··· PASSAGE SHOWN ···
The STEPP trial demonstrated that preemptive treatment for the first six weeks of panitumumab plus chemotherapy significantly reduced the incidence of grade 2 or higher dermatological toxicities.4
In the study, patients applied a moisturizer over the body every morning, used sunscreen before going outdoors, and applied topical 1% hydrocortisone cream to the face, hands, feet, neck, back and chest each evening. Participants also took oral doxycycline twice a day. Investigators could also provide reactive treatment, as needed.
Among patients who received prophylactic treatment, the incidence of grade 2 or higher skin toxicities was 29% vs. 62% in the group that received only reactive care (odds ratio, 0.3; 95% confidence interval [CI], 0.1–0.6). Grade 3 or 4 toxicities also were far less likely in the preemptively treated group, 6% vs. 21% for the reactively treated group. The preemptively treated group also had longer median progression-free survival, 4.7 months vs. 4.1% (hazard ratio [HR], 1.0; 95% CI, 0.6–1.6).
The J-STEPP trial showed similar results.5
Once dermatologic toxicities develop, tailored interventions based on severity are crucial. For mild-to-moderate cases (grade 1 or 2), continuation of the recommendations for prophylactic care is appropriate. Antihistimines will reduce pruritis. For grade 3 or 4 cases, the addition of topical corticosteroids and/or topical antibiotics can help manage rash and prevent superinfection; oral antibiotics may also be required. Patient continuation of topical emollients and moisturizers is also important.6
Dermatologic toxicities are a common and significant concern in patients receiving EGFR inhibitors for mCRC. Through proactive prevention, effective management strategies, and patient education, healthcare providers can enhance patient comfort, adherence to therapy, and overall treatment outcomes, according to study authors.
··· DATA SUPPLIED ···
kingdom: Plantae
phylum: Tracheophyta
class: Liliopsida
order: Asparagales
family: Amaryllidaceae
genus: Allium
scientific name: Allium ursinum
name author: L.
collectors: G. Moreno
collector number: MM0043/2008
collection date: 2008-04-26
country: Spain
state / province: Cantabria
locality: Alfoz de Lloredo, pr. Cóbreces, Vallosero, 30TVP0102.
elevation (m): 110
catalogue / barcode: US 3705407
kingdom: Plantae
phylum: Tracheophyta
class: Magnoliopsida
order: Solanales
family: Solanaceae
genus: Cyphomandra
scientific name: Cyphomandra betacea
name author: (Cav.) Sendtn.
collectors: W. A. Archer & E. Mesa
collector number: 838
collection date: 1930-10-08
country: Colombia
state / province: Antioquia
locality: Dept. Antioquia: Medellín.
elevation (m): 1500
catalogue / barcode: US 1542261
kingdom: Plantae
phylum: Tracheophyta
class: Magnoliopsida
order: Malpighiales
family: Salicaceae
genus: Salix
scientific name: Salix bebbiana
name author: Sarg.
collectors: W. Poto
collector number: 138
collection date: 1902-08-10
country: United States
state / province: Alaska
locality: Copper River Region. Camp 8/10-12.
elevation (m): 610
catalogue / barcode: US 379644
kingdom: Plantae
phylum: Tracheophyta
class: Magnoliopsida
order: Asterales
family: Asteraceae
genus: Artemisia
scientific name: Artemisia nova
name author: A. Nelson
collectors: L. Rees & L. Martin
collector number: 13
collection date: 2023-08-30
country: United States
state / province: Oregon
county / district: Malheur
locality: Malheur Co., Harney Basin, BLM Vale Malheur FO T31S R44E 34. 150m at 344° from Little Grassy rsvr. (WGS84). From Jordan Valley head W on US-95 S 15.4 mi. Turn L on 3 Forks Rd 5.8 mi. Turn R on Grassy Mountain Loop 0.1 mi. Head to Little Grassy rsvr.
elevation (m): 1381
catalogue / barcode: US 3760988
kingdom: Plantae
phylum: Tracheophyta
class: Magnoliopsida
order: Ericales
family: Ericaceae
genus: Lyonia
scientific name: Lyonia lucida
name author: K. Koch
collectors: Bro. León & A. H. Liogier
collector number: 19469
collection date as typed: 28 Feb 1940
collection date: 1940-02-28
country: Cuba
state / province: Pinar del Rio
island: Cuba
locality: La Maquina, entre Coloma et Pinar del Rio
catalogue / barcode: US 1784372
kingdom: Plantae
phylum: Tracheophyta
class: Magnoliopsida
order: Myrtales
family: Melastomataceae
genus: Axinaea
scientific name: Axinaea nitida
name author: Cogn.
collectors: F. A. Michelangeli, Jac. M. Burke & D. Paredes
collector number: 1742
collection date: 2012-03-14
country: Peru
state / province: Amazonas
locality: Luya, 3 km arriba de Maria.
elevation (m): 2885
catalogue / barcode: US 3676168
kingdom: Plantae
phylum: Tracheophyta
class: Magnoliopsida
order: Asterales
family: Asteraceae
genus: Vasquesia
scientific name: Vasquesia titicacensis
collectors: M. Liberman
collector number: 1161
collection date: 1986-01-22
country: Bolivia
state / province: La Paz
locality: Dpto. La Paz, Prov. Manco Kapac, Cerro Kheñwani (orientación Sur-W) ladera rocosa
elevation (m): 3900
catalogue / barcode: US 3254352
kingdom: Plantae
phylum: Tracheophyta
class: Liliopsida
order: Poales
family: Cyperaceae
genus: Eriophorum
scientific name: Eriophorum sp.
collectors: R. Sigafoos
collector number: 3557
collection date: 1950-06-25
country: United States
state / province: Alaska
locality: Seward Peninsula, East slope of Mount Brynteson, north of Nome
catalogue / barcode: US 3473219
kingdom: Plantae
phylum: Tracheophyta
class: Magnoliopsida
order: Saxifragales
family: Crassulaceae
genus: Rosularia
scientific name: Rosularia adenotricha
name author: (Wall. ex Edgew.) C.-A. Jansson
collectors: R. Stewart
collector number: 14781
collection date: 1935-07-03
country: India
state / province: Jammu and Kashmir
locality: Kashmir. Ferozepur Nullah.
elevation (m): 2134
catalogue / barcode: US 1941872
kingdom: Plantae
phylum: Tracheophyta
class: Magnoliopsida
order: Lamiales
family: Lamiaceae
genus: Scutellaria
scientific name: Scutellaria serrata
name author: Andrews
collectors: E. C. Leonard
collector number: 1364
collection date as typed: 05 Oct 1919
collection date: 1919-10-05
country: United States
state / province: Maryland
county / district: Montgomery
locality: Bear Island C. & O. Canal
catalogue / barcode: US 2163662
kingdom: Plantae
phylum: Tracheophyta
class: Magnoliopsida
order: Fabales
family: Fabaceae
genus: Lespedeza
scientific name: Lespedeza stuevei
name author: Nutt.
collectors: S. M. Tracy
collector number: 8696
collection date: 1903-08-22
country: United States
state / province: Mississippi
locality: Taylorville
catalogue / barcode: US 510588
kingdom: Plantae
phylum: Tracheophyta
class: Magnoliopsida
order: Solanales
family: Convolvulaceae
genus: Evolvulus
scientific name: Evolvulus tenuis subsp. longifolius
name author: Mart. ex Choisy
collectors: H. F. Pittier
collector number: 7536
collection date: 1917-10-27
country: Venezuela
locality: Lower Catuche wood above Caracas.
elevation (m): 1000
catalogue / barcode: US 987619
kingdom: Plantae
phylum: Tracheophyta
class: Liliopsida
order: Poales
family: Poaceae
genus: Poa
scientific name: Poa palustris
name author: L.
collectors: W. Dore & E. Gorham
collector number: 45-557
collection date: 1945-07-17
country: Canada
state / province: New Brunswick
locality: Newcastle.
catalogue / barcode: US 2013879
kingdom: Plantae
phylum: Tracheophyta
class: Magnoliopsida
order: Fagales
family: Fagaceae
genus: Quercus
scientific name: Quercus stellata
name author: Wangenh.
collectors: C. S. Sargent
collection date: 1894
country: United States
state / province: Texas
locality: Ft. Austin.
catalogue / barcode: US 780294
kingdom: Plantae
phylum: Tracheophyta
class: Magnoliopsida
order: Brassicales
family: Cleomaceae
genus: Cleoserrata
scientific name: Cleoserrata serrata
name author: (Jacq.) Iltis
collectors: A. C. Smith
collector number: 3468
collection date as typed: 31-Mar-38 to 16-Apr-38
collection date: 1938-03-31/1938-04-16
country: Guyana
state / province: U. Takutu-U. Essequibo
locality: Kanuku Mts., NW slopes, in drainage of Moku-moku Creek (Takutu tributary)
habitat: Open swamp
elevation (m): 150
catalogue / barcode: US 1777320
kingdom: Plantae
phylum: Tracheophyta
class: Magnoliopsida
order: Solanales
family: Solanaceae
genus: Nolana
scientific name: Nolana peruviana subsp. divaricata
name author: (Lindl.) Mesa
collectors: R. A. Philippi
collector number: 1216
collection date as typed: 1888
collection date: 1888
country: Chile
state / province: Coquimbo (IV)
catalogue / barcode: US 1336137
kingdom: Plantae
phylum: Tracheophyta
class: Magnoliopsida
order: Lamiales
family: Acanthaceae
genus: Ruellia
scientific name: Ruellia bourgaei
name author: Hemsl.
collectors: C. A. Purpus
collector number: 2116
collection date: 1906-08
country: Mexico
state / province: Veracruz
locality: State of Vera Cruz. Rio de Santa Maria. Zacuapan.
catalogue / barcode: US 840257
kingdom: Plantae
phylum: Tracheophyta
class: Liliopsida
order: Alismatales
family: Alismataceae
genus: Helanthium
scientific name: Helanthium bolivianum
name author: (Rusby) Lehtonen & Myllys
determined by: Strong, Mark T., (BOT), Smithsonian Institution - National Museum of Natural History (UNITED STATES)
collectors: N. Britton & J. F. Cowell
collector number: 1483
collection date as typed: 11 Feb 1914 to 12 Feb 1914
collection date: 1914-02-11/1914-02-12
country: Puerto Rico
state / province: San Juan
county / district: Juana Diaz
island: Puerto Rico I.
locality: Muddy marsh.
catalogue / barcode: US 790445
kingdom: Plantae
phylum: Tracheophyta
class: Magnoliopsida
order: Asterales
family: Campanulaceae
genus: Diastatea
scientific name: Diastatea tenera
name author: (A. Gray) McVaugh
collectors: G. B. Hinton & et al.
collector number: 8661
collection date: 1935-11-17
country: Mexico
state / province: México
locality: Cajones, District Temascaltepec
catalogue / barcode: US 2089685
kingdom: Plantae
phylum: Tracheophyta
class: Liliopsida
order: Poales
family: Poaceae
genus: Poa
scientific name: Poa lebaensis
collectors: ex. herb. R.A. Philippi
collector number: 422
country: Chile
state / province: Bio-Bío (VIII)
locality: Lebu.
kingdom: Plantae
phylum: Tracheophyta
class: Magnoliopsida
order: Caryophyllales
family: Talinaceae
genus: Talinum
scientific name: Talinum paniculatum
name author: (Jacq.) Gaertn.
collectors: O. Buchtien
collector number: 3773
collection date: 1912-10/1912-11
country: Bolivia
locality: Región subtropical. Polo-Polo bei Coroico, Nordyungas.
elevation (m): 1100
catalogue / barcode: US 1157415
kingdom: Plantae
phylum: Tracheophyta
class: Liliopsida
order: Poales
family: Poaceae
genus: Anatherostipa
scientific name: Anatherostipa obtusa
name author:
···
* _TASK ITEM 1_
Reproduce word for word the portion of the passage on dermatologic toxicities that opens with the words containing "Among patients who" and closes with "95% CI, 0.6–1.6).".
* _TASK ITEM 2_
Pick up the passage on dermatologic toxicities after its last sentence and carry it forward.

* _RESPONSE AREA 1_
Among patients who received prophylactic treatment, the incidence of grade 2 or higher skin toxicities was 29% vs. 62% in the group that received only reactive care (odds ratio, 0.3; 95% confidence interval [CI], 0.1–0.6). Grade 3 or 4 toxicities also were far less likely in the preemptively treated group, 6% vs. 21% for the reactively treated group. The preemptively treated group also had longer median progression-free survival, 4.7 months vs. 4.1% (hazard ratio [HR], 1.0; 95% CI, 0.6–1.6).

* _RESPONSE AREA 2_
- Abdullah SE, Haigentz M Jr, Piperdi B. Dermatologic Toxicities from Monoclonal Antibodies and Tyrosine Kinase Inhibitors against EGFR: Pathophysiology and Management. Chemother Res Pract. 2012;2012:351210. doi: 10.1155/2012/351210. Epub 2012 Sep 11. PMID: 22997576; PMCID: PMC3446637.
- DeStefano LM, Perrone M, Andrews S, et al. Dermatologic Toxicity Occurring During Anti-EGFR Monoclonal Inhibitor Therapy in Metastatic Colorectal Cancer: A Systematic Review of the Literature. Clin Colorectal Cancer. 2019;18(1):e9-e23. https://pubmed.ncbi.nlm.nih.gov/29576427/
- Hofheinz RD, Deplanque G, Komatsu Y, Kobayashi Y, Ocvirk J, Racca P, Guenther S, Zhang J, Lacouture ME, Jatoi A. Recommendations for the Prophylactic Management of Skin Reactions Induced by Epidermal Growth Factor Receptor Inhibitors in Patients With Solid Tumors. Oncologist. 2016 Dec;21(12):1483-1491.
- Lacouture ME, Mitchell EP, Piperdi B, et al. Skin toxicity evaluation protocol with panitumumab (STEPP), a phase II, open-label, randomized trial evaluating the impact of a pre-emptive skin treatment regimen on skin toxicities and quality of life in patients with metastatic colorectal cancer. J Clin Oncol 2010; 28:1351–7.
- Kobayashi Y, Komatsu Y, Yuki S, et al. Randomized controlled trial on the skin toxicity of panitumumab in Japanese patients with metastatic colorectal cancer: HGCSG1001 study; J-STEPP. Future Oncol 2015; 11:617–27.
- Lacouture ME, Anadkat M, Jatoi A, Garawin T, Bohac C, Mitchell E. Dermatologic Toxicity Occurring During Anti-EGFR Monoclonal Inhibitor Therapy in Patients With Metastatic Colorectal Cancer: A Systematic Review. Clin Colorectal Cancer. 2018 Jun;17(2):85-96. doi: 10.1016/j.clcc.2017.12.004. Epub 2017 Dec 13.